### [BUTIR PEKERJAAN 1]
Tuliskan ulang dari teks tentang penentuan penyedia bagian yang dibuka dengan kata-kata yang memuat "Menurutnya, apabila nota" dan ditutup dengan "penyedia tersebut diperoleh.".
### [BUTIR PEKERJAAN 2]
Ringkas paragraf yang diawali "Guruh turut mempertanyakan" dalam teks tentang penentuan penyedia menjadi daftar berbutir yang memuat fakta utamanya.
### [BUTIR PEKERJAAN 3]
Teruskan teks tentang penentuan penyedia oleh Pokja Barang dan Jasa, dimulai setelah kalimat terakhir yang ditampilkan.

### [TEKS BACAAN]
----------
Pertanyakan Mekanisme Penentuan Penyedia
Guruh turut mempertanyakan mekanisme penentuan penyedia dalam kegiatan yang diproses melalui Kelompok Kerja (Pokja) Barang dan Jasa. Ia menyoroti kemungkinan adanya informasi informal yang menjadi celah bagi Pokja untuk mengetahui perusahaan tertentu.
Menurutnya, apabila nota dinas yang disampaikan kepada Pokja tidak mencantumkan nama perusahaan, pihak berwenang wajib menjelaskan dari mana asal informasi mengenai calon penyedia tersebut diperoleh.
”Jangan dijadikan pembenaran, bahwa nota dinas ke Pokja Barjas tidak menyebutkan nama perusahaan. Lalu dari mana Pokja bisa mengetahui perusahaannya, kalau tidak melalui bisikan PPK?” ujarnya.
----------
### [DATA TAMPILAN]
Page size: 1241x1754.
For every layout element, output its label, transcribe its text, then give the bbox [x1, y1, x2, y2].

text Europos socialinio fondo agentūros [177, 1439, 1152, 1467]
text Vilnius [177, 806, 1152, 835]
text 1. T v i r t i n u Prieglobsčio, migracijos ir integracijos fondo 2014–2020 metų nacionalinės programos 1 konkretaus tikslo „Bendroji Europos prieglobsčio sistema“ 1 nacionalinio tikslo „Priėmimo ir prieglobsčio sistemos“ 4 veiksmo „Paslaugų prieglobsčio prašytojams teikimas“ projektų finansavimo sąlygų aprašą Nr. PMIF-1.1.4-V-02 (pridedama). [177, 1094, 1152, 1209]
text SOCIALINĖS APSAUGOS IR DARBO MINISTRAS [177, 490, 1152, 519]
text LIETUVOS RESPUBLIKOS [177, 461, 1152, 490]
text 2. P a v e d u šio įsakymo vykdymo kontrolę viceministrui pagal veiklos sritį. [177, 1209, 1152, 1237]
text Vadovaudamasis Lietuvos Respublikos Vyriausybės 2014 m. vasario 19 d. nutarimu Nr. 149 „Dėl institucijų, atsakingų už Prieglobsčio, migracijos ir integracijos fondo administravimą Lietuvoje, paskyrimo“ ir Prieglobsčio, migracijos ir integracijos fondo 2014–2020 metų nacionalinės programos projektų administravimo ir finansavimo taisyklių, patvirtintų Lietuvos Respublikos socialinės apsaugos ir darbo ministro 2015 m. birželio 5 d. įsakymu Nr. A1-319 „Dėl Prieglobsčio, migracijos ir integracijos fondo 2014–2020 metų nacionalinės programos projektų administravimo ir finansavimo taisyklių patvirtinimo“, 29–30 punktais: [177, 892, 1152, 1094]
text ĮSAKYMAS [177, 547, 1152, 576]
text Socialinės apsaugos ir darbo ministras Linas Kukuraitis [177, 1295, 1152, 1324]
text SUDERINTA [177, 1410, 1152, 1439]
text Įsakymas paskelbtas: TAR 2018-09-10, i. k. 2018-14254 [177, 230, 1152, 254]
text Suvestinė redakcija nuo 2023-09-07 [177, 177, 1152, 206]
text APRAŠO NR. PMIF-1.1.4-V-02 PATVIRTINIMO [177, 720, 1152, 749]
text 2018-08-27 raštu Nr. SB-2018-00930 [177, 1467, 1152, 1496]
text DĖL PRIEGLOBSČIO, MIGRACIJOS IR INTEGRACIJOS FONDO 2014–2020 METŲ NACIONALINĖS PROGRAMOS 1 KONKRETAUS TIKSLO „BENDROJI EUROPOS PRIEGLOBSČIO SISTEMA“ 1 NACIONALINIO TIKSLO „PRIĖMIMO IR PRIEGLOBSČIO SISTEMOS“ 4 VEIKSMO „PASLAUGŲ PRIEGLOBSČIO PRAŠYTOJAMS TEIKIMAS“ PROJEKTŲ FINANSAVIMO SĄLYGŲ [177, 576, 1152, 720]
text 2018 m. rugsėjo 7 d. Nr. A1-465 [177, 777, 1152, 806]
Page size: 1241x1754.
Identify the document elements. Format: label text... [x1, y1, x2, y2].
----------
### [AREA JAWABAN 1]
Menurutnya, apabila nota dinas yang disampaikan kepada Pokja tidak mencantumkan nama perusahaan, pihak berwenang wajib menjelaskan dari mana asal informasi mengenai calon penyedia tersebut diperoleh.

### [AREA JAWABAN 2]
- Guruh mempertanyakan mekanisme penentuan penyedia pada kegiatan yang diproses melalui Kelompok Kerja (Pokja) Barang dan Jasa.
- Ia menyoroti kemungkinan adanya informasi informal yang menjadi celah bagi Pokja untuk mengetahui perusahaan tertentu.

### [AREA JAWABAN 3]
Ia menegaskan, dugaan tersebut perlu dibuka secara terang-terangan agar tidak menimbulkan persepsi di tengah masyarakat bahwa proses pengadaan barang dan jasa pemerintah hanya menjadi formalitas belaka guna mengakomodasi kepentingan kelompok tertentu.
Selain itu, Guruh mengingatkan agar pemerintah dan penyelenggara negara senantiasa menjaga proses pengadaan dari intervensi kepentingan politik serta transaksi yang berpotensi memicu konflik kepentingan.